'''
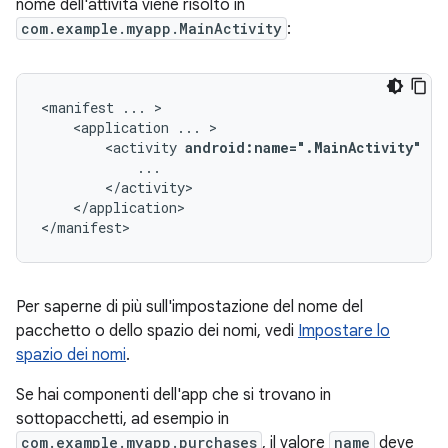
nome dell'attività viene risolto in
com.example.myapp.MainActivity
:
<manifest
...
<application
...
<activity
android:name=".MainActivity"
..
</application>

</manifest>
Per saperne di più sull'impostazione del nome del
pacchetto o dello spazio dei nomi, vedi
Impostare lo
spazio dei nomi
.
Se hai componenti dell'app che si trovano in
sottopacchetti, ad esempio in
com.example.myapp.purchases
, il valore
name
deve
'''
'''
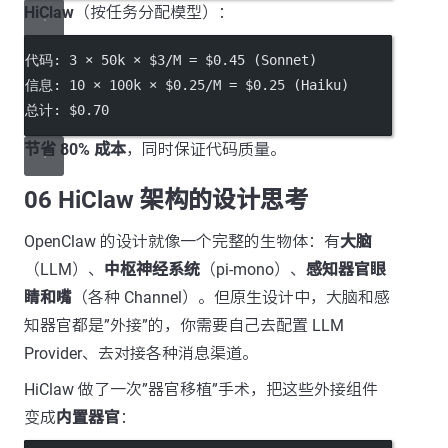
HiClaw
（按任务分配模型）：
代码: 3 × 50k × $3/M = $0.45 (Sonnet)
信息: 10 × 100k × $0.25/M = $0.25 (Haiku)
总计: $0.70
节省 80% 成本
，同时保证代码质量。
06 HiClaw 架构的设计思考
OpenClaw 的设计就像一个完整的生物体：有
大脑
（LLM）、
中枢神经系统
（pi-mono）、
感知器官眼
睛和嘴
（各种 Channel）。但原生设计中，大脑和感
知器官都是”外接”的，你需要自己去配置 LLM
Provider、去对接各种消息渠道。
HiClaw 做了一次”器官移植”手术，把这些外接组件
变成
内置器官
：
'''
**What is required:** Exactly the lines above from the one with "</application>" to the one with "com.example.myapp.purchases", both included, are to be quoted; leave the rest out.

**Answer to this exercise:**
</application>

</manifest>
Per saperne di più sull'impostazione del nome del
pacchetto o dello spazio dei nomi, vedi
Impostare lo
spazio dei nomi
.
Se hai componenti dell'app che si trovano in
sottopacchetti, ad esempio in
com.example.myapp.purchases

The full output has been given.